Berlin trägt zu Recht den Titel Weltmetropole, denn in den letzten Jahrzehnten wurde die Stadt zur Weltstadt der Kultur, Wirtschaft wie auch der Politik. Das Berliner Nachtleben erlangte genau wie seine Architektur und seine Festivals Weltruf. Die Hauptstadt der Bundesrepublik Deutschland ist nach der Einwohnerzahl die zweitgrößte Stadt der Europäischen Union.

Berlin ist aber nicht nur das. Die Stadt wurde auch zu einem Zentrum der Wissenschaft und Bildung. Die Weltstadt hat insgesamt vier Universitäten: die Humboldt-Universität zu Berlin (HU), die Freie Universität (FU) Berlin, die Technische Universität (TU) Berlin und die Universität der Künste Berlin (UdK).

Die älteste von den Universitäten ist die Humboldt-Universität zu Berlin, die 1810 ihre Türen öffnete. Der preußische Reformator Wilhelm von Humboldt gründete die Universität und reformierte das Bildungswesen.

Robert Koch, der den Tuberkuloseerreger entdeckte und der 1905 den Nobelpreis für Psychologie und Medizin bekam war hier Professor. Albert Einstein, Friedrich Engels und Georg W. F. Hegel hielten hier Vorlesungen. Aus diesen und anderen Gründen erlangte die Universität einen renommierten Ruf.
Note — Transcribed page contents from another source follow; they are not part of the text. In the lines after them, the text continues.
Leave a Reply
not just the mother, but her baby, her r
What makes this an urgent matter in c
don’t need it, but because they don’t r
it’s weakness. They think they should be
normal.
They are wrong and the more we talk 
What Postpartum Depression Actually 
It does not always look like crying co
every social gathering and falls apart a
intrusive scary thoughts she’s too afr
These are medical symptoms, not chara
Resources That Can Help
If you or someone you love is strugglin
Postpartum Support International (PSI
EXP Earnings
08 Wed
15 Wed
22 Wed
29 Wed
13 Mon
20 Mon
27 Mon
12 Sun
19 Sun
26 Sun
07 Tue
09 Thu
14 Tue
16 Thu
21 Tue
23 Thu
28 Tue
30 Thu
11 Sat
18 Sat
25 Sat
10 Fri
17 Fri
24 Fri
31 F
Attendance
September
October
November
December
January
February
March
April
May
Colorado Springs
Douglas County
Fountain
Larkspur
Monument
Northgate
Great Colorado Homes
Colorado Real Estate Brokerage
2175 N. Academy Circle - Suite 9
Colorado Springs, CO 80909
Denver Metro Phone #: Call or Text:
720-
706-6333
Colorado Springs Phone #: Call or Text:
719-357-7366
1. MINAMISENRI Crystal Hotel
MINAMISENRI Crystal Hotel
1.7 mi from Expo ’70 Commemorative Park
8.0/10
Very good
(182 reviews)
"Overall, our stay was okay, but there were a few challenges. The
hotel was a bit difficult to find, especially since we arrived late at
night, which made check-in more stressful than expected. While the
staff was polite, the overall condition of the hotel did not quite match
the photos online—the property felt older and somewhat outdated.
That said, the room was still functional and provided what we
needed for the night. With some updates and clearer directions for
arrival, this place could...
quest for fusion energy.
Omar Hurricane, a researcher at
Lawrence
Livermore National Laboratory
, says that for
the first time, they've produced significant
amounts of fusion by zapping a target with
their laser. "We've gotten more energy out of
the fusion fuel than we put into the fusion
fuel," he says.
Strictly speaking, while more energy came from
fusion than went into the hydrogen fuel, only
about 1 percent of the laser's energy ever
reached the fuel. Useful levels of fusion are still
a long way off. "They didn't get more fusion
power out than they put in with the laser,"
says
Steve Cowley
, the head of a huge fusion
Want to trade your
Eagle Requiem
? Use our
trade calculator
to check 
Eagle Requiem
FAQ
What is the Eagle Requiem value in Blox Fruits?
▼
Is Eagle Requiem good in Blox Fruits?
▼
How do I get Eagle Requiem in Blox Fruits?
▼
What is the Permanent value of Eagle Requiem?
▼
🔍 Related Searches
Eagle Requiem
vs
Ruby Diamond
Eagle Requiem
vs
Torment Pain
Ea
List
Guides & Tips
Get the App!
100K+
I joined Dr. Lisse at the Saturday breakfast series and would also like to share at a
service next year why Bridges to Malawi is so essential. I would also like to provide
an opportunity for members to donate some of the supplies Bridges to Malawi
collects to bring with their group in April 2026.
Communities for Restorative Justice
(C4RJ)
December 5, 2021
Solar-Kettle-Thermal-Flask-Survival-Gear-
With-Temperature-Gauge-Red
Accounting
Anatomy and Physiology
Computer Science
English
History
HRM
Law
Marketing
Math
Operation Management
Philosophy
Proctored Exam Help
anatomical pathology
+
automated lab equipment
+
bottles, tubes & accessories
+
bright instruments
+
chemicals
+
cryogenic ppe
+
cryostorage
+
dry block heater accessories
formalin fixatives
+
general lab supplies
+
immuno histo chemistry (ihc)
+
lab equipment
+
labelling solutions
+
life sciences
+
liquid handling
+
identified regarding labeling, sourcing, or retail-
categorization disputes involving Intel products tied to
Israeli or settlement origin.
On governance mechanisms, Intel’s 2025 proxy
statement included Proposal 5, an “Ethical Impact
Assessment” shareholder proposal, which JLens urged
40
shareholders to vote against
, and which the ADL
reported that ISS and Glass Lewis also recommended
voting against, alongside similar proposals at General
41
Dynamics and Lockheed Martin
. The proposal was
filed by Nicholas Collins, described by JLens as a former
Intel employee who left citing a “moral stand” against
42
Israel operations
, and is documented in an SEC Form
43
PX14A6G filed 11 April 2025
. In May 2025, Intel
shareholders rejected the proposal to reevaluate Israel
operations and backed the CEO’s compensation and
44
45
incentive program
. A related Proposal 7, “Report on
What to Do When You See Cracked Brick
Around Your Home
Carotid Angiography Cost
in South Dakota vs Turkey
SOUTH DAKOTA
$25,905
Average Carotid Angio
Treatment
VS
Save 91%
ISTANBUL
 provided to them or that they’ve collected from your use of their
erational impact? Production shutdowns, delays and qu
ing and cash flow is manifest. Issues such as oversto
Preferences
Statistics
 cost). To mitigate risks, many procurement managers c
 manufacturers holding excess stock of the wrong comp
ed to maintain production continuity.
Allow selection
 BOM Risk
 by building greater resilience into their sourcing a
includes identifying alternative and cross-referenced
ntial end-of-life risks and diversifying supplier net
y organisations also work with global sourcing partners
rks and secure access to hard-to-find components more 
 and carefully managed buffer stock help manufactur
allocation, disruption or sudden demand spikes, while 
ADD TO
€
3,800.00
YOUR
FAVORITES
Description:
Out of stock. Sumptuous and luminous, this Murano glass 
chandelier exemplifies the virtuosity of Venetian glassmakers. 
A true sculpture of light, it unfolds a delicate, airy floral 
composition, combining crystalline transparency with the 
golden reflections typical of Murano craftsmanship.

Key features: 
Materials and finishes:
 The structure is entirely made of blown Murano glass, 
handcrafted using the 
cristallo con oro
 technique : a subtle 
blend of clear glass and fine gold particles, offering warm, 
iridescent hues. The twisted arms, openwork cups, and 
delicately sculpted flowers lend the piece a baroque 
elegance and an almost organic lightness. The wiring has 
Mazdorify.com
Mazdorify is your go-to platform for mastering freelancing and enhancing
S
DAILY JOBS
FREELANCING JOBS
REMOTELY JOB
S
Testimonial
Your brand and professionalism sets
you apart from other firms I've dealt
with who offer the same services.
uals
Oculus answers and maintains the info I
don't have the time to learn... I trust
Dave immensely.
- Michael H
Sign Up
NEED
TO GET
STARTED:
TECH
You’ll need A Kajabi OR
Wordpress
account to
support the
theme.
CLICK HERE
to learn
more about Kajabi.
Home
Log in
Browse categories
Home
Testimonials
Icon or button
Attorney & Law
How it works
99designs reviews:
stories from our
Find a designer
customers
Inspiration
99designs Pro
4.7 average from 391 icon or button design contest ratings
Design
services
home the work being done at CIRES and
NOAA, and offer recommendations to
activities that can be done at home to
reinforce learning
Die größte Universität der Stadt ist die Freie Universität Berlin, die 1948 gegründet wurde. Sie zählt zusammen mit der Humboldt-Universität zu den elf Eliteuniversitäten Deutschlands. Die Universität verlieh die Auszeichnung Ehrendoktor u.a. an die Schriftsteller Günter Grass und Umberto Eco.

Die zweitgrößte der vier Universitäten ist die Technische Universität (TU) Berlin, die sich in acht Fakultäten gliedert. Die kleinste ist die Universität der Künste Berlin, die aber gleichzeitig die größte Kunsthochschule in Europa ist.